SUSPENSÃO DA LIMINAR EM FACE DA PANDEMIA

CAUSA PELO COVID-19. CALAMIDADE PÚBLICA

DECRETADA PELO GOVERNO FEDERAL E QUARENTENA

DETERMINADA PELO GOVERNO DO ESTADO. Despejo

que prejudicaria o cumprimento das orientações feitas

pelos órgãos de saúde. Liminar para desocupação do

imóvel locado que deve permanecer suspensa.
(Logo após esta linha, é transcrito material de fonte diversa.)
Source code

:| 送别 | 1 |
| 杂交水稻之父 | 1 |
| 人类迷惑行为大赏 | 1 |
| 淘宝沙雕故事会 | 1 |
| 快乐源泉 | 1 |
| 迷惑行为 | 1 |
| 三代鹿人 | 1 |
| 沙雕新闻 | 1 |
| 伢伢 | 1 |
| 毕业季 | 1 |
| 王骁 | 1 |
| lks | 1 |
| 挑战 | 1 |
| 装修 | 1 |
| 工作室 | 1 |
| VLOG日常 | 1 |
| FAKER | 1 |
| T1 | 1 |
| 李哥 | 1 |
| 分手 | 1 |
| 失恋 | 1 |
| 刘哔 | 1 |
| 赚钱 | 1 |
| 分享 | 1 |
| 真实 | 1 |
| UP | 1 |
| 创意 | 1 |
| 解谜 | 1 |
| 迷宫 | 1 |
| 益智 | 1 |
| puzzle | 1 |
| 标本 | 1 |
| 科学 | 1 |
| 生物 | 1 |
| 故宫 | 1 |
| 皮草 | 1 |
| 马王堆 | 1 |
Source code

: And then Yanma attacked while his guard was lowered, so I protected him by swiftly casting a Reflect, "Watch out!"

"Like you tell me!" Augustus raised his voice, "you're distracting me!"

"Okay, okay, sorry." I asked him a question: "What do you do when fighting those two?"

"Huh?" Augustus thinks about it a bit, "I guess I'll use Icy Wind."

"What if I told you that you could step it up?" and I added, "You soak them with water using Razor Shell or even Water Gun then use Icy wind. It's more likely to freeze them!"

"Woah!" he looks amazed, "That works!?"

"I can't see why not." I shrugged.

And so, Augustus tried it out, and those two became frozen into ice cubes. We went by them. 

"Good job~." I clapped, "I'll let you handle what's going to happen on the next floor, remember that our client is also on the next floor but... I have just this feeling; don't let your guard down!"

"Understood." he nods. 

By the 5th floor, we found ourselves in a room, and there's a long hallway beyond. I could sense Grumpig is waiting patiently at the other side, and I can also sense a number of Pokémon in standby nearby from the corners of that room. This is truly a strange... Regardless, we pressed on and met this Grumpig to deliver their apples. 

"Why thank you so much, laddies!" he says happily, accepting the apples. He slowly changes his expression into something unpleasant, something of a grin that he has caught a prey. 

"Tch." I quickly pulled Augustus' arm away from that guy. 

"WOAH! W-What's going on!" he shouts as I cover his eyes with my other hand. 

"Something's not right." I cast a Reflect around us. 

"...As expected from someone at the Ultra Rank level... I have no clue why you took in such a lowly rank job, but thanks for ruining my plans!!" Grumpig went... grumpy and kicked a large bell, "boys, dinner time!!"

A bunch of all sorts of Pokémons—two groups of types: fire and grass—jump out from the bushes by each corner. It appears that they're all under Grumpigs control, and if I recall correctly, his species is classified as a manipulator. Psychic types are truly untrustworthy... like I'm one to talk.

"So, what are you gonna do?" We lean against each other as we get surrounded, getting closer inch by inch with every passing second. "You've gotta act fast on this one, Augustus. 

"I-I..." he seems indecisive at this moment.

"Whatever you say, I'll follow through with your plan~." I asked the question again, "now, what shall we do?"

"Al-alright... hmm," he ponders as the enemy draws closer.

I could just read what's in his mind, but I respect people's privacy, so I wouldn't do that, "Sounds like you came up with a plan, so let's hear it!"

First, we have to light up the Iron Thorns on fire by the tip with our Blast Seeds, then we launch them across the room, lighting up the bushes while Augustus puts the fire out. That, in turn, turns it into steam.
Precedentes. Recurso desprovido. (TJSP; Agravo de

Instrumento 2102322-69.2020.8.26.0000; Relator (a):

Milton Carvalho; Órgão Julgador: 36ª Câmara de

Direito Privado; Foro de São José do Rio Preto - 7ª

Vara Cível; Data do Julgamento: 10/06/2020; Data de

Registro: 10/06/2020).



Por conseguinte, sabe-se que o rumo econômico e jurídico durante essa pandemia se encontra continuamente imprevisível e sujeito a mudanças bruscas. Nesse sentido, é essencial que o comportamento do Poder Judiciário seja analisado para que se verifique a tomada de decisão no momento de ajuizamento ou não de eventual ação de despejo.